• Media type: E-Article
  • Title: SCAN++ : efficient algorithm for finding clusters, hubs and outliers on large-scale graphs : efficient algorithm for finding clusters, hubs and outliers on large-scale graphs
  • Contributor: Shiokawa, Hiroaki; Fujiwara, Yasuhiro; Onizuka, Makoto
  • Published: Association for Computing Machinery (ACM), 2015
  • Published in: Proceedings of the VLDB Endowment, 8 (2015) 11, Seite 1178-1189
  • Language: English
  • DOI: 10.14778/2809974.2809980
  • ISSN: 2150-8097
  • Origination:
  • Footnote:
  • Description: Graph clustering is one of the key techniques for understanding the structures present in graphs.

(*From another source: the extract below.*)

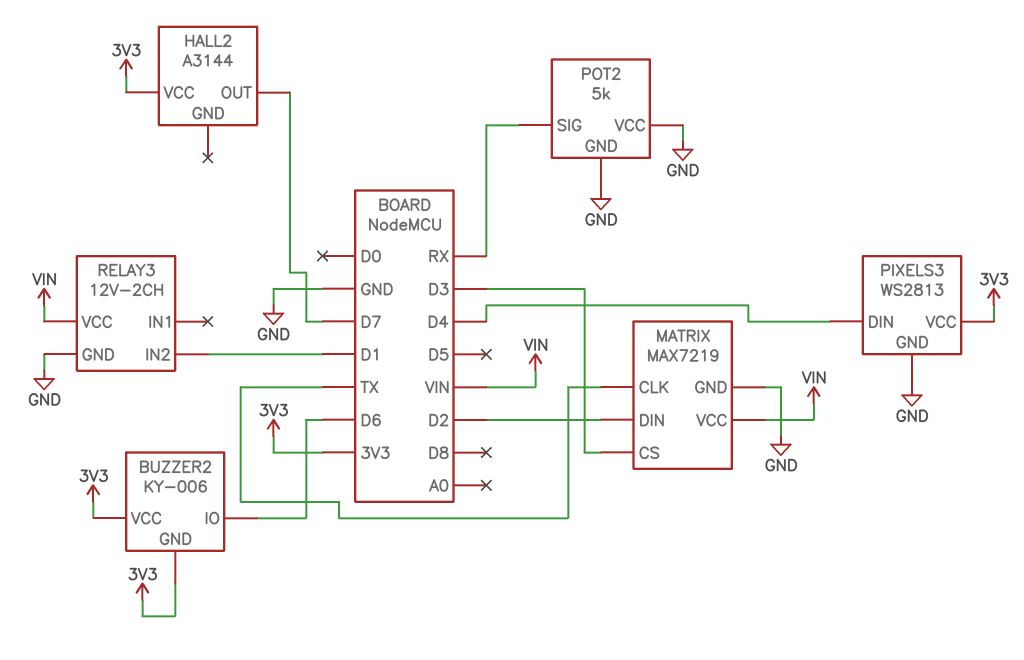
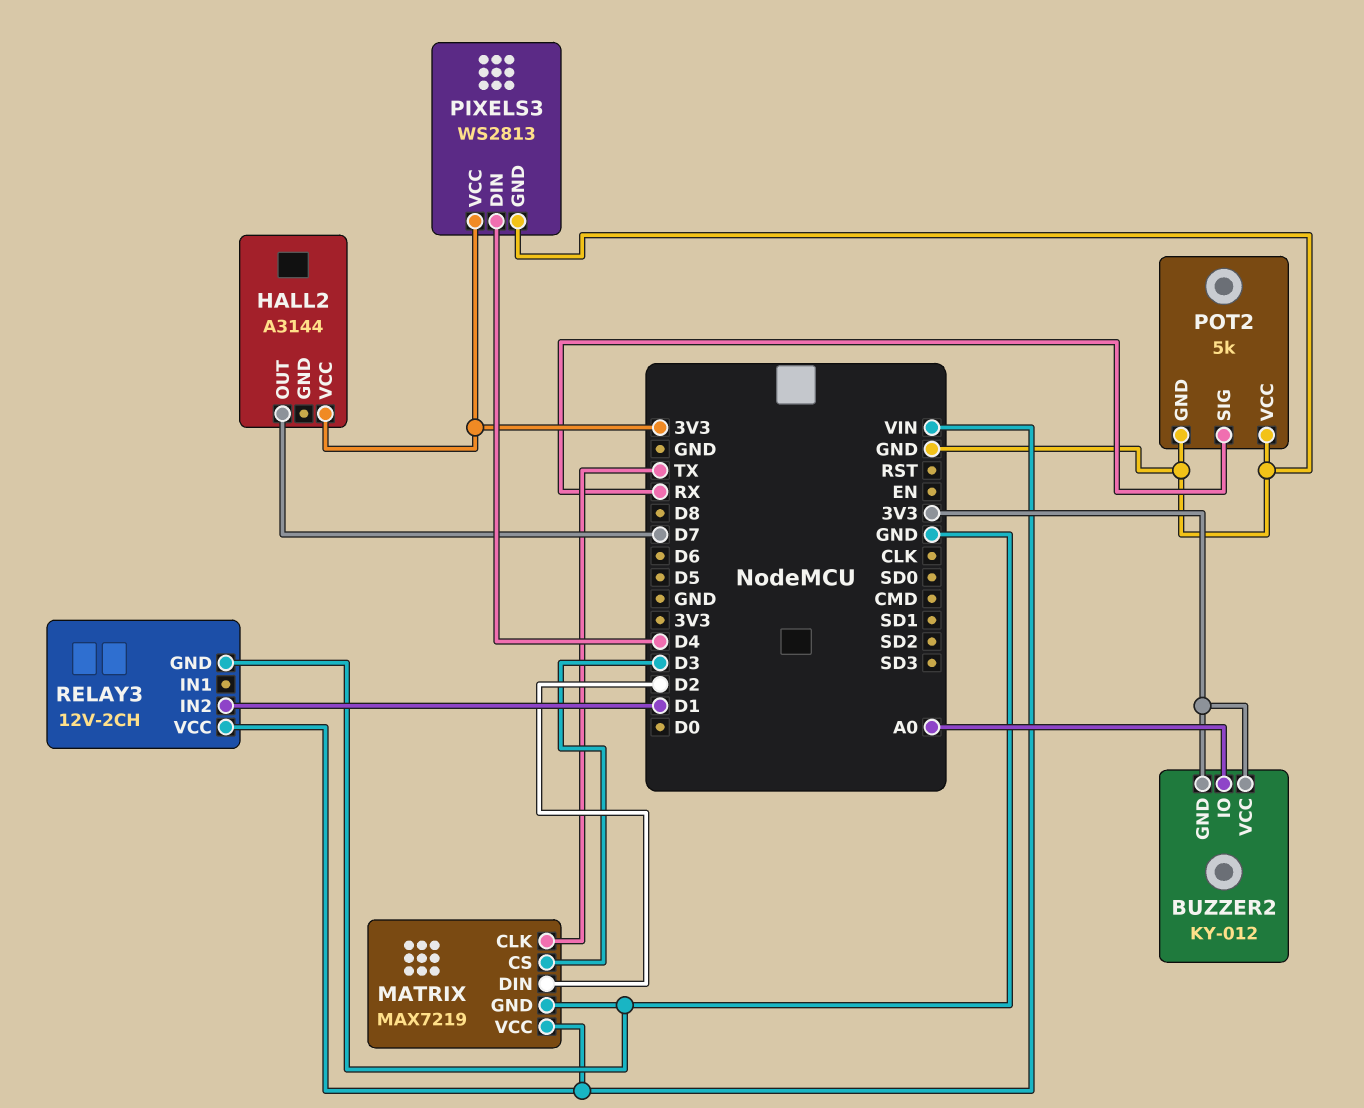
BUZZER2: KY-006 -> KY-012
BUZZER2 pin IO: D6 -> A0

Besides cluster detection, identifying hubs and outliers is also a key task, since they have important roles to play in graph data mining. The structural clustering algorithm SCAN , proposed by Xu et al. , is successfully used in many application because it not only detects densely connected nodes as clusters but also identifies sparsely connected nodes as hubs or outliers. However, it is difficult to apply SCAN to large-scale graphs due to its high time complexity. This is because it evaluates the density for all adjacent nodes included in the given graphs. In this paper, we propose a novel graph clustering algorithm named SCAN ++. In order to reduce time complexity, we introduce new data structure of directly two-hop-away reachable node set (DTAR). DTAR is the set of two-hop-away nodes from a given node that are likely to be in the same cluster as the given node. SCAN++ employs two approaches for efficient clustering by using DTARs without sacrificing clustering quality. First, it reduces the number of the density evaluations by computing the density only for the adjacent nodes such as indicated by DTARs. Second, by sharing a part of the density evaluations for DTARs, it offers efficient density evaluations of adjacent nodes. As a result, SCAN++ detects exactly the same clusters, hubs, and outliers from large-scale graphs as SCAN with much shorter computation time. Extensive experiments on both real-world and synthetic graphs demonstrate the performance superiority of SCAN++ over existing approaches.